Airbnb hat Mietwagen in den USA, Frankreich, Italien, Spanien und Australien gestartet. Die Buchungen laufen über CarTrawler, während Expedia gleichzeitig bei CarTrawler einsteigt.
Damit verschiebt sich Airbnb weiter weg von der reinen Unterkunfts-App. Für Gastgeber ist das heikel, denn die Plattform bündelt immer mehr Reisebausteine unter einem Dach.
Was Airbnb jetzt anbietet
Airbnb hat den ersten eigenen Mietwagen-Baustein freigeschaltet. Laut Skift läuft das Angebot in den USA, Frankreich, Italien, Spanien und Australien. Die technische Anbindung kommt von CarTrawler.
Der Punkt ist klar: Airbnb verkauft nicht mehr nur Unterkünfte. Homes, Hotels, Experiences, Services, Airport Pickups und jetzt Mietwagen — das ist kein kleiner Zusatz mehr. Das ist ein kompletter Buchungskorb.
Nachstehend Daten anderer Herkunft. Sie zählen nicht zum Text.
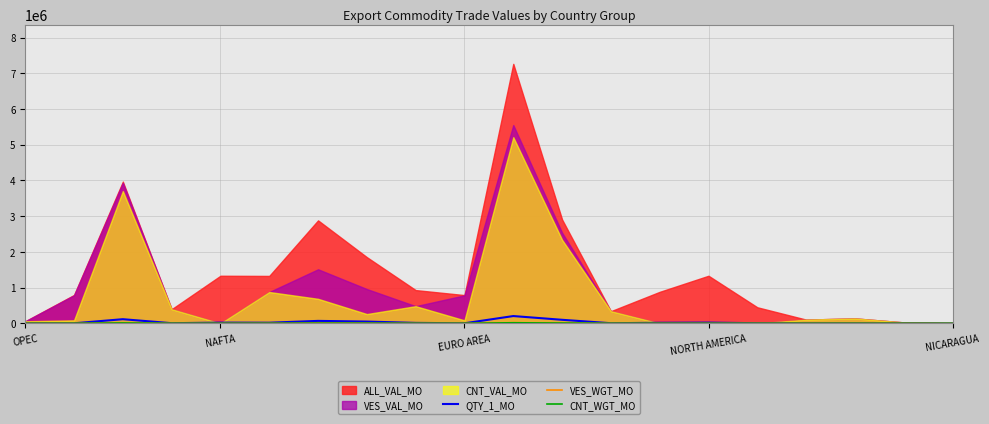

What is the highest value of the QTY_1_MO series?

204517.1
USA, Frankreich, Italien, Spanien und Australien. Mehr Märkte nennt Airbnb zum Start nicht. Wer die Funktion sieht, sollte die Bedingungen genau lesen: Der beworbene Kredit von bis zu 200 US-Dollar gilt nicht automatisch für jede Buchung.
Warum der Deal für Expedia spannend ist
Ausgerechnet Expedia Group bekommt mit dem geplanten Kauf von CarTrawler mehr Gewicht in genau dem Bereich, den Airbnb gerade öffnet. Das ist ein seltsamer Kreis: Die klassische OTA-Logik wandert in die Airbnb-App, und der Infrastrukturpartner landet bei einem direkten Konkurrenten.
Für den Markt heißt das: Car-Tower? Nein. CarTrawler wird zum Stück Infrastruktur, das Buchungsströme zwischen Plattformen verschiebt. Wer Mietwagen verkauft, kontrolliert nicht nur den Preis, sondern auch den Moment, in dem der Gast die Reise komplett macht.
Was das für Airbnb bedeutet
- Mehr Umsatz pro Trip, ohne eigene Flotte.
- Mehr Daten über Reiseverhalten rund um den Aufenthalt.
- Mehr Nähe zu klassischen OTAs wie Expedia und Booking.com.
Genau da liegt die Reibung. Airbnb wollte lange die Alternative zur OTA-Welt sein. Jetzt baut die App immer mehr Bausteine ein, die früher typisch für genau diese Welt waren.
Was Gastgeber davon halten dürften
Für Hosts ist das kein Randthema. Wenn Gäste über Airbnb nicht nur die Bleibe, sondern auch den Wagen buchen, bleibt mehr vom Trip im selben System. Das stärkt die Plattform. Nicht zwingend die einzelne Unterkunft.
Spannend wird, wie Airbnb die Oberfläche gewichtet. Wenn Mietwagen, Transfers und Services prominenter werden, rückt die Unterkunft als Kernprodukt etwas nach hinten. Das verändert die Wahrnehmung der Marke — und zwar spürbar.
Der größere Trend dahinter
Airbnb ist nicht allein mit dieser Richtung. Reiseplattformen suchen seit Jahren nach mehr Kontaktpunkten vor und nach der Übernachtung. Wer nur eine Nacht verkauft, verschenkt Geld. Wer den gesamten Trip bündelt, verdient an mehreren Stellen.
Das lässt sich auch im Marktumfeld sehen. Die Logik ist simpel: Je mehr Reisebausteine in einer App landen, desto schwerer wird es für einzelne Anbieter, den Gast unterwegs noch abzuholen. Die Buchung startet vielleicht bei einer Unterkunft. Am Ende endet sie in einem Paket aus Zimmer, Fahrt und Zusatzleistung.
Was du daraus mitnehmen kannst
Für Hoteliers und Vermieter bleibt die Frage offen: Wie viel Reise willst du an Plattformen abgeben? Wer nur auf Sichtbarkeit setzt, landet schnell in einem System, das immer breiter wird. Wer Direktbuchungen stärken will, muss den Gast früher und klarer binden.
Airbnb zeigt gerade ziemlich deutlich, wohin sich die App bewegt. Nicht weg vom Reisegeschäft. Sondern tiefer hinein.